§ **Selection**
***
In [None]:
# !rm -rf /kaggle/working/*

In [None]:
# !python --version  
# Python 3.10.12

Our solution is a two-layer stacked ensemble model. The first layer consists of three ensembles applied on three different sets of features, which are then fed to a gradient boosting algorithm.  

# Importing Libraries

In [None]:
from typing import Optional, Union
import time

import os
import pickle
import gc
import re

import numpy as np
import pandas as pd
import matplotlib.pyplot as plt

import nltk
from nltk.corpus import stopwords
from nltk.tokenize import word_tokenize

from collections import Counter

!pip show pyspellchecker || pip install /kaggle/input/pyspellchecker/pyspellchecker-0.8.0-py3-none-any.whl
from spellchecker import SpellChecker

import spacy

import scipy
from scipy.sparse import spmatrix

from sklearn.model_selection import train_test_split
from sklearn.metrics import classification_report, confusion_matrix, roc_auc_score, roc_curve, auc
from sklearn.feature_extraction.text import TfidfVectorizer

from sklearn.linear_model import LogisticRegression, SGDClassifier
from catboost import CatBoostClassifier
from lightgbm import LGBMClassifier
from sklearn.svm import SVC
from sklearn.ensemble import VotingClassifier
# from sklearn.preprocessing import MinMaxScaler

import seaborn as sns

# Globals

In [None]:
SEED = 1337 # 45090448
VALIDATION_SHARE = 0.4
SAMPLE = True # if True then df.sample 
SAMPLE_RATE = 0.002
CSV_INPUT_PATH = '/kaggle/input/daigt-v2-train-dataset/train_v2_drcat_02.csv'
INPUT_PATH = '/kaggle/input/'
OUTPUT_PATH = '/kaggle/working/'
MAX_ITER = 1200

In [None]:
def print_run_time(func):
    def wrapper(*args, **kwargs):
        start_time = time.time()
        result = func(*args, **kwargs)
        print(f'The function {func.__name__} took {time.time() - start_time:.3f} seconds')
        return result
    return wrapper

# Data Preprocessing

In [None]:
def correct_text_spelling(text: str) -> str:
    spell = SpellChecker()
    words = re.findall(r'\b\w+\b', text)
    misspelled = spell.unknown(words)
    corrected_text = text
    for word in misspelled:
        if spell.correction(word):
            corrected_text = corrected_text.replace(word, spell.correction(word))
    return corrected_text

def correct_spelling(df: pd.DataFrame, text_col: str = 'text') -> pd.DataFrame:
    df_ = df.copy()
***
§ **Prompt**
Reproduce word for word the part of the notebook that opens with the words containing "words = re.findall(r'\b\w+\b', text)" and closes with "df_ = df.copy()". The items after the notebook are separate material.

§ **Record list**
***
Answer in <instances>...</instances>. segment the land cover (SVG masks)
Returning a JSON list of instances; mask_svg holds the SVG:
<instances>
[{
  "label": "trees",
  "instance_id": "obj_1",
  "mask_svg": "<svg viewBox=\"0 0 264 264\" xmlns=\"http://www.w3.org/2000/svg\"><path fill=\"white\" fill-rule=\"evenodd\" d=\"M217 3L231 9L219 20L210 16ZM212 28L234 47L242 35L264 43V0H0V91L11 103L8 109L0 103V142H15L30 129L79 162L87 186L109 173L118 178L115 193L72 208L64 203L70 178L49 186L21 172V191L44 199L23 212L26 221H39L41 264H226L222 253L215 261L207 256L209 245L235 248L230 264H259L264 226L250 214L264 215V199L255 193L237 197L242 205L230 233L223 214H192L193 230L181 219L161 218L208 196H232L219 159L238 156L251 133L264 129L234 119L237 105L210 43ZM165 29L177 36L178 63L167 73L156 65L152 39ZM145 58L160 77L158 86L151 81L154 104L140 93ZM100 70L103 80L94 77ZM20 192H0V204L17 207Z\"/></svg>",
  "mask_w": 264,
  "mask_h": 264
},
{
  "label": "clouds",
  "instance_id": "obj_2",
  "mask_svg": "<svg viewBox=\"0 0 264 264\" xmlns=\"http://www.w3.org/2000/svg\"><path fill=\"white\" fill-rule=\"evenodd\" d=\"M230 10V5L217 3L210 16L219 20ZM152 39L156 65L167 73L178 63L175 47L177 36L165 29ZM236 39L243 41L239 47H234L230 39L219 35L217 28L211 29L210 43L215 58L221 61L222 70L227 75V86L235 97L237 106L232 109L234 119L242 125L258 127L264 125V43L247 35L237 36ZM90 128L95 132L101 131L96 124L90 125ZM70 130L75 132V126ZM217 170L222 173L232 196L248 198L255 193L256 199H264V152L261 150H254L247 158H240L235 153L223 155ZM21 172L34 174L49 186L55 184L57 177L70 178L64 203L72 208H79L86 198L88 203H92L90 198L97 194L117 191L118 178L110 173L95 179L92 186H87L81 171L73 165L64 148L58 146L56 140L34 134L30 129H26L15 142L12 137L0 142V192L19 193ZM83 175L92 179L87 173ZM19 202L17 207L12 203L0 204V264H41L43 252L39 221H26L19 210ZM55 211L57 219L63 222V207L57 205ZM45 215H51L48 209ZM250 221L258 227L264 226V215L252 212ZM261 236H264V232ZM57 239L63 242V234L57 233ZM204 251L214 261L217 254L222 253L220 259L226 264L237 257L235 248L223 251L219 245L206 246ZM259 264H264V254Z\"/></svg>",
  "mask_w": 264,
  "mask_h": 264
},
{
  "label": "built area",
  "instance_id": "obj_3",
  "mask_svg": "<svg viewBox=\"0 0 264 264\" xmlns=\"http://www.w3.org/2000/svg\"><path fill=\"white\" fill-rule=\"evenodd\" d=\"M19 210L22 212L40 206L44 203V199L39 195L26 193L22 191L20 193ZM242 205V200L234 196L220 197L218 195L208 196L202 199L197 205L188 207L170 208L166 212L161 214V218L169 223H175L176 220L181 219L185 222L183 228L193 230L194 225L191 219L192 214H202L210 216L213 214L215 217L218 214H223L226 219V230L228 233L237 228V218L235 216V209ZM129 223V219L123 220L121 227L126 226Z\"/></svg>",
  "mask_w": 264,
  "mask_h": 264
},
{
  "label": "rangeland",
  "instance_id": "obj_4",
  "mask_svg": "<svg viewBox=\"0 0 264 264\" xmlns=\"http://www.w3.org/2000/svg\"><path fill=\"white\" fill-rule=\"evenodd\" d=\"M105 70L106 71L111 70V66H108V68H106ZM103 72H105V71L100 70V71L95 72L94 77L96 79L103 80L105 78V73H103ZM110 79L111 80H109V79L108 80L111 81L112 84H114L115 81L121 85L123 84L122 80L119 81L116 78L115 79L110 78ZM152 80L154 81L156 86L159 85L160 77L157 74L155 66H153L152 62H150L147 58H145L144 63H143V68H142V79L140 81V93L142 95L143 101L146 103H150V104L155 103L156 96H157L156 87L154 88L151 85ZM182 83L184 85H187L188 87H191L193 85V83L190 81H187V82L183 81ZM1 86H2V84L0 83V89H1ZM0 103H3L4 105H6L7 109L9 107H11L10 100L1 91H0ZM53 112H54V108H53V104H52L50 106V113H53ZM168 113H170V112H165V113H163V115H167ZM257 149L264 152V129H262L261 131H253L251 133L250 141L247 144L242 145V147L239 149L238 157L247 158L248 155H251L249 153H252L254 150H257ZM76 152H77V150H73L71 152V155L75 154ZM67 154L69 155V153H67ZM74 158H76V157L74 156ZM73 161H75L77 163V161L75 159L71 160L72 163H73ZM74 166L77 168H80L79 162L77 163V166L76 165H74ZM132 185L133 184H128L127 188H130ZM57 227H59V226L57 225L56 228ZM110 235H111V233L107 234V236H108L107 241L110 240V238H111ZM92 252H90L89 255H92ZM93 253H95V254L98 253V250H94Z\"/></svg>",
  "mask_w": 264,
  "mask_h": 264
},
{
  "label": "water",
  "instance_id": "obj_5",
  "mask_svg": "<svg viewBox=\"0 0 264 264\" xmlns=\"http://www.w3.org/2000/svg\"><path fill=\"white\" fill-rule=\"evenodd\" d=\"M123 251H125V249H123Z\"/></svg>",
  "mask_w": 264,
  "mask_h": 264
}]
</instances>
***
§ **Result**
words = re.findall(r'\b\w+\b', text)
    misspelled = spell.unknown(words)
    corrected_text = text
    for word in misspelled:
        if spell.correction(word):
            corrected_text = corrected_text.replace(word, spell.correction(word))
    return corrected_text

def correct_spelling(df: pd.DataFrame, text_col: str = 'text') -> pd.DataFrame:
    df_ = df.copy()